ABOUT THIS EXERCISE:
Each entry should appear in the answer exactly as written.

Records from a dataset:
***
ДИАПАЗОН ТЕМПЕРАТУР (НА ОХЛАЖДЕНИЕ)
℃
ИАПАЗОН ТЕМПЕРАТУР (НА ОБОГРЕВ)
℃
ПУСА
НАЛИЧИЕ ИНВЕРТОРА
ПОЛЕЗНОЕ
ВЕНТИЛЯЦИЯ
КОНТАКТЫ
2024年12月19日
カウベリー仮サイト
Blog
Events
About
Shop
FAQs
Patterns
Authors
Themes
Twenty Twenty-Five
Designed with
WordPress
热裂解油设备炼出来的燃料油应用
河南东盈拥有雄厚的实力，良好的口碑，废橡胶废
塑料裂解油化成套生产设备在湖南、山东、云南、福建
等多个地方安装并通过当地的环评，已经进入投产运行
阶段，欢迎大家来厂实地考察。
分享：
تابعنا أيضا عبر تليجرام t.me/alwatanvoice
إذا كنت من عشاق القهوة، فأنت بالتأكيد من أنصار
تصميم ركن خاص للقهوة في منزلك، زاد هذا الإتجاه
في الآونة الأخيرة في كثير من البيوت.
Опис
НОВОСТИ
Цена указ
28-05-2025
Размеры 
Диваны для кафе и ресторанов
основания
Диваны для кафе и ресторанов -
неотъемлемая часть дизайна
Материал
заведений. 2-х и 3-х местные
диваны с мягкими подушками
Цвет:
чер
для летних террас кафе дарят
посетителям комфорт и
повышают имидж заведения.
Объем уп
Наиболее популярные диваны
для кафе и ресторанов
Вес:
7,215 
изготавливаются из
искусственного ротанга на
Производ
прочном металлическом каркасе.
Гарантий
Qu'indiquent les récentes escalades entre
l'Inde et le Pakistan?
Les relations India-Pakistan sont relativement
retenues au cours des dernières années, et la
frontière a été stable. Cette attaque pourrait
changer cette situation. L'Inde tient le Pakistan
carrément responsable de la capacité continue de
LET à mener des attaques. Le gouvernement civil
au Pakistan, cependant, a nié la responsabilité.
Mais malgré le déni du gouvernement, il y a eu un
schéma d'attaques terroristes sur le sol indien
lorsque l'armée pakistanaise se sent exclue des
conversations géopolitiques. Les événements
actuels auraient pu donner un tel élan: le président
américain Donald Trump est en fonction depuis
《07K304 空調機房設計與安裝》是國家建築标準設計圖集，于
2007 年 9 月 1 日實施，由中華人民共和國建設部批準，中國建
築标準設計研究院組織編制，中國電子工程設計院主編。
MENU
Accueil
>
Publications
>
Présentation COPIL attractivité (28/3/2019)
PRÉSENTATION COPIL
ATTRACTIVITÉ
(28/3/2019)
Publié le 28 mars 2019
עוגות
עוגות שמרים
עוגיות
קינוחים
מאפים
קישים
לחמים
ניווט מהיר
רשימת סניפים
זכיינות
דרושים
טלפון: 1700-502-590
***
RESULT OF THE TASK:
ДИАПАЗОН ТЕМПЕРАТУР (НА ОХЛАЖДЕНИЕ)
℃
ИАПАЗОН ТЕМПЕРАТУР (НА ОБОГРЕВ)
℃
ПУСА
НАЛИЧИЕ ИНВЕРТОРА
ПОЛЕЗНОЕ
ВЕНТИЛЯЦИЯ
КОНТАКТЫ
2024年12月19日
カウベリー仮サイト
Blog
Events
About
Shop
FAQs
Patterns
Authors
Themes
Twenty Twenty-Five
Designed with
WordPress
热裂解油设备炼出来的燃料油应用
河南东盈拥有雄厚的实力，良好的口碑，废橡胶废
塑料裂解油化成套生产设备在湖南、山东、云南、福建
等多个地方安装并通过当地的环评，已经进入投产运行
阶段，欢迎大家来厂实地考察。
分享：
تابعنا أيضا عبر تليجرام t.me/alwatanvoice
إذا كنت من عشاق القهوة، فأنت بالتأكيد من أنصار
تصميم ركن خاص للقهوة في منزلك، زاد هذا الإتجاه
في الآونة الأخيرة في كثير من البيوت.
Опис
НОВОСТИ
Цена указ
28-05-2025
Размеры 
Диваны для кафе и ресторанов
основания
Диваны для кафе и ресторанов -
неотъемлемая часть дизайна
Материал
заведений. 2-х и 3-х местные
диваны с мягкими подушками
Цвет:
чер
для летних террас кафе дарят
посетителям комфорт и
повышают имидж заведения.
Объем уп
Наиболее популярные диваны
для кафе и ресторанов
Вес:
7,215 
изготавливаются из
искусственного ротанга на
Производ
прочном металлическом каркасе.
Гарантий
Qu'indiquent les récentes escalades entre
l'Inde et le Pakistan?
Les relations India-Pakistan sont relativement
retenues au cours des dernières années, et la
frontière a été stable. Cette attaque pourrait
changer cette situation. L'Inde tient le Pakistan
carrément responsable de la capacité continue de
LET à mener des attaques. Le gouvernement civil
au Pakistan, cependant, a nié la responsabilité.
Mais malgré le déni du gouvernement, il y a eu un
schéma d'attaques terroristes sur le sol indien
lorsque l'armée pakistanaise se sent exclue des
conversations géopolitiques. Les événements
actuels auraient pu donner un tel élan: le président
américain Donald Trump est en fonction depuis
《07K304 空調機房設計與安裝》是國家建築标準設計圖集，于
2007 年 9 月 1 日實施，由中華人民共和國建設部批準，中國建
築标準設計研究院組織編制，中國電子工程設計院主編。
MENU
Accueil
>
Publications
>
Présentation COPIL attractivité (28/3/2019)
PRÉSENTATION COPIL
ATTRACTIVITÉ
(28/3/2019)
Publié le 28 mars 2019
עוגות
עוגות שמרים
עוגיות
קינוחים
מאפים
קישים
לחמים
ניווט מהיר
רשימת סניפים
זכיינות
דרושים
טלפון: 1700-502-590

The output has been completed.